(Document images with source code)
-.-.-

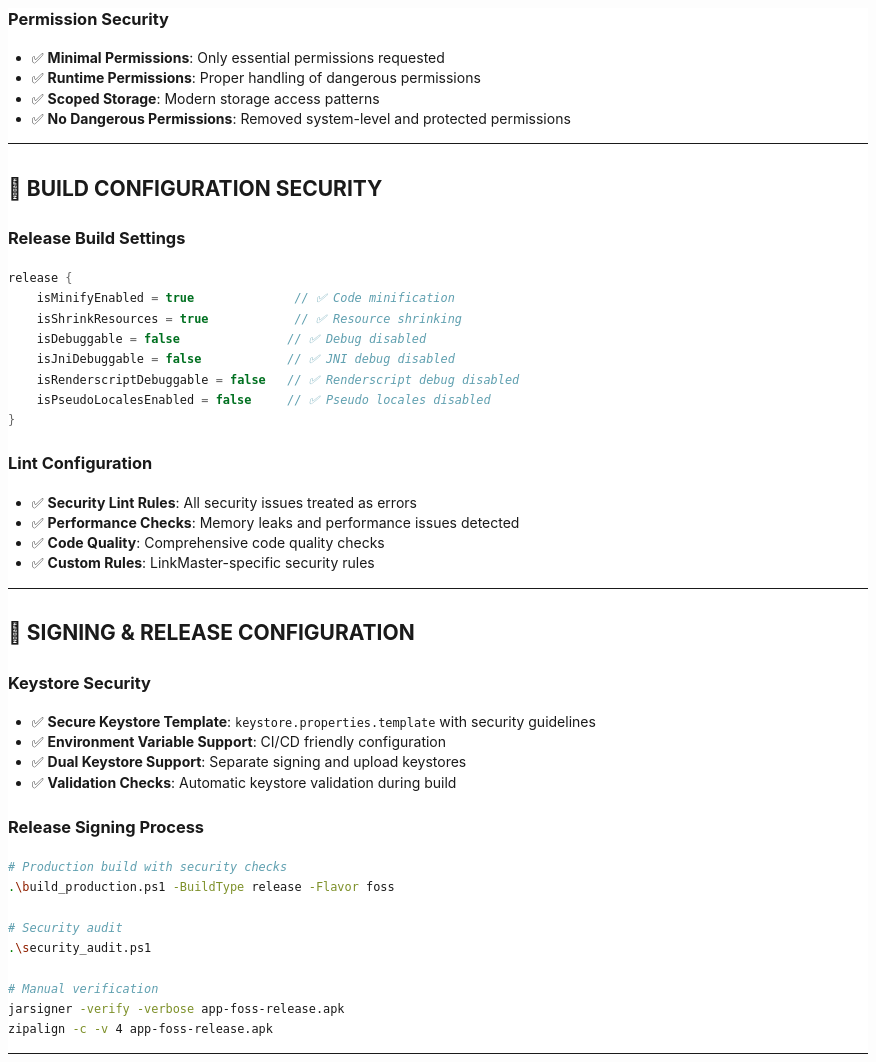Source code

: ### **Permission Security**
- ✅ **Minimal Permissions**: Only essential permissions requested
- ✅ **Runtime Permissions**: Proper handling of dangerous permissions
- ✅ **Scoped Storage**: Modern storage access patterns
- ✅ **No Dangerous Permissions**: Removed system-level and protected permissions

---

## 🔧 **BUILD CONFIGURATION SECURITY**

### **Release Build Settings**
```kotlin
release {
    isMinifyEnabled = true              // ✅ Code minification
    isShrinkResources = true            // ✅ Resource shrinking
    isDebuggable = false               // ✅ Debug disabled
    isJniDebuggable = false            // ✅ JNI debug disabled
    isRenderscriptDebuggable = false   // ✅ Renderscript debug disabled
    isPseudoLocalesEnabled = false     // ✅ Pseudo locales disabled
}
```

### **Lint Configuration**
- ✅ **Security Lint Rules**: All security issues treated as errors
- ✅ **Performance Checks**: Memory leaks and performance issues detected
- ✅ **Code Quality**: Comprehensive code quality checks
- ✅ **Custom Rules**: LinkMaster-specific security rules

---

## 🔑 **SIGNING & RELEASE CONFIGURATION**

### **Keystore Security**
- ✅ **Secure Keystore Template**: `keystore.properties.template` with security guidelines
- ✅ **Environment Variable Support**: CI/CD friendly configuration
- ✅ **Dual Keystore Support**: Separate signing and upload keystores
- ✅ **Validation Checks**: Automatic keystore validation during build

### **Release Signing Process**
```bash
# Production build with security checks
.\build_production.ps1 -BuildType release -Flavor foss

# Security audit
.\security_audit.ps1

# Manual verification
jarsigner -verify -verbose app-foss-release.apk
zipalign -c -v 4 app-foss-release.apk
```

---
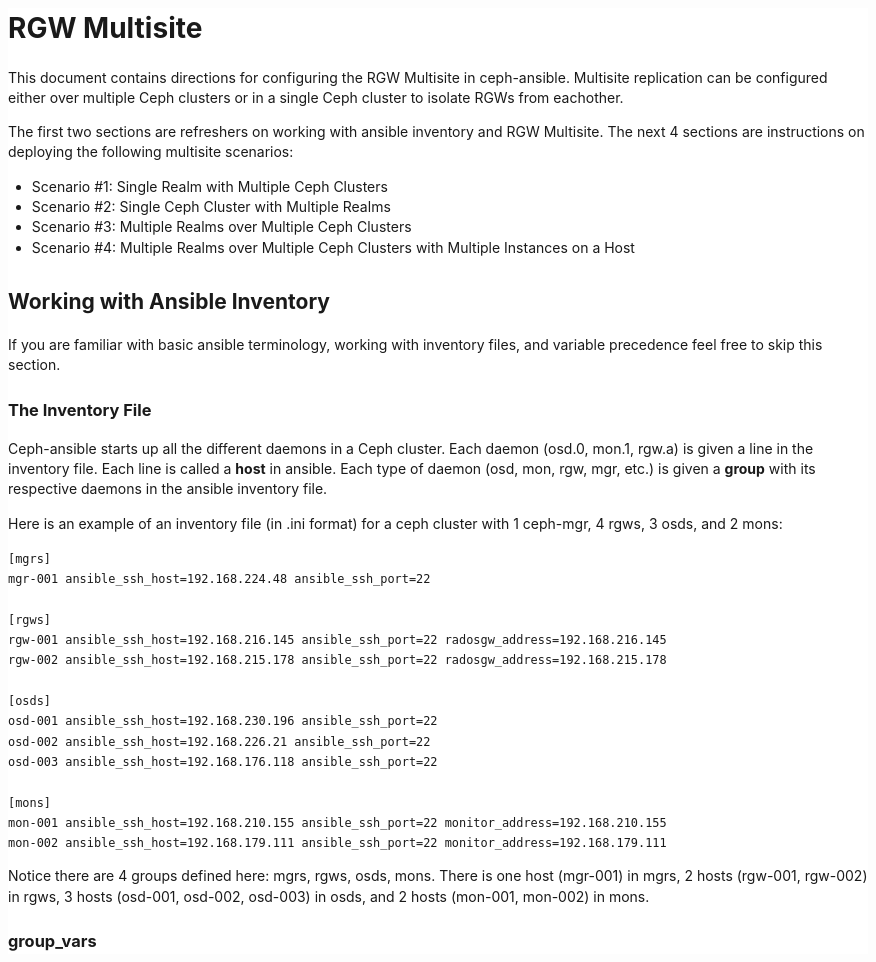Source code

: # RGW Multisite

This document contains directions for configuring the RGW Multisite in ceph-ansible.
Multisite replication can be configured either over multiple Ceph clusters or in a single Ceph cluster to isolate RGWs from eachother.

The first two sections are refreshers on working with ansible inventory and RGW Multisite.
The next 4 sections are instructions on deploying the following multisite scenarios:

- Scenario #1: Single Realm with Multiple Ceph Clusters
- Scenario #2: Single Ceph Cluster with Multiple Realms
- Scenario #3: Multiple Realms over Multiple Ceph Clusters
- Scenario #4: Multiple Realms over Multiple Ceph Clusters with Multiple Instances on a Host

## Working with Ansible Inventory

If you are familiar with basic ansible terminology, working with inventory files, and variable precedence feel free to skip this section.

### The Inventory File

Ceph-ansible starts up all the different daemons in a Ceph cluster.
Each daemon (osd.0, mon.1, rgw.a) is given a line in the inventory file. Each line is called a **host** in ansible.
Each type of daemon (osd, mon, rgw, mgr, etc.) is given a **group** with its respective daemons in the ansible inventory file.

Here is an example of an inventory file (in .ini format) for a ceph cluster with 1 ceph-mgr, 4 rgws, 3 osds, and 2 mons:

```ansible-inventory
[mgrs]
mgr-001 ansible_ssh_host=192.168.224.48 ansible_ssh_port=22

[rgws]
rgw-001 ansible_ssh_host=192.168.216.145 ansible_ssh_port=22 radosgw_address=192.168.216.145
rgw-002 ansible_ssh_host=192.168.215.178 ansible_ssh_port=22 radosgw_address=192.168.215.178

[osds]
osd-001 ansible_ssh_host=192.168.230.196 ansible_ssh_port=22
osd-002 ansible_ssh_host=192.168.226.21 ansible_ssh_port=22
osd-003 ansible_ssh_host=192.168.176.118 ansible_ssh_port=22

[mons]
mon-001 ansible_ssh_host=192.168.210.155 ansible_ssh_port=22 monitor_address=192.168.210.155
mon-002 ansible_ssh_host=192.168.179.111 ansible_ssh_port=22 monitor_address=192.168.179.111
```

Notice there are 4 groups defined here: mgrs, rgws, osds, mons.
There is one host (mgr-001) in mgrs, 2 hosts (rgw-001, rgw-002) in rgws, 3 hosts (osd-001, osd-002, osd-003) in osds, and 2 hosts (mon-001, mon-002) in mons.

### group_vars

-.-.-

DESCRIPTION OF THE TASK: Set down exactly what runs from the line containing "Ceph-ansible starts up" through the last line above, both lines included.

SOLVED PROBLEM:
Ceph-ansible starts up all the different daemons in a Ceph cluster.
Each daemon (osd.0, mon.1, rgw.a) is given a line in the inventory file. Each line is called a **host** in ansible.
Each type of daemon (osd, mon, rgw, mgr, etc.) is given a **group** with its respective daemons in the ansible inventory file.

Here is an example of an inventory file (in .ini format) for a ceph cluster with 1 ceph-mgr, 4 rgws, 3 osds, and 2 mons:

```ansible-inventory
[mgrs]
mgr-001 ansible_ssh_host=192.168.224.48 ansible_ssh_port=22

[rgws]
rgw-001 ansible_ssh_host=192.168.216.145 ansible_ssh_port=22 radosgw_address=192.168.216.145
rgw-002 ansible_ssh_host=192.168.215.178 ansible_ssh_port=22 radosgw_address=192.168.215.178

[osds]
osd-001 ansible_ssh_host=192.168.230.196 ansible_ssh_port=22
osd-002 ansible_ssh_host=192.168.226.21 ansible_ssh_port=22
osd-003 ansible_ssh_host=192.168.176.118 ansible_ssh_port=22

[mons]
mon-001 ansible_ssh_host=192.168.210.155 ansible_ssh_port=22 monitor_address=192.168.210.155
mon-002 ansible_ssh_host=192.168.179.111 ansible_ssh_port=22 monitor_address=192.168.179.111
```

Notice there are 4 groups defined here: mgrs, rgws, osds, mons.
There is one host (mgr-001) in mgrs, 2 hosts (rgw-001, rgw-002) in rgws, 3 hosts (osd-001, osd-002, osd-003) in osds, and 2 hosts (mon-001, mon-002) in mons.

### group_vars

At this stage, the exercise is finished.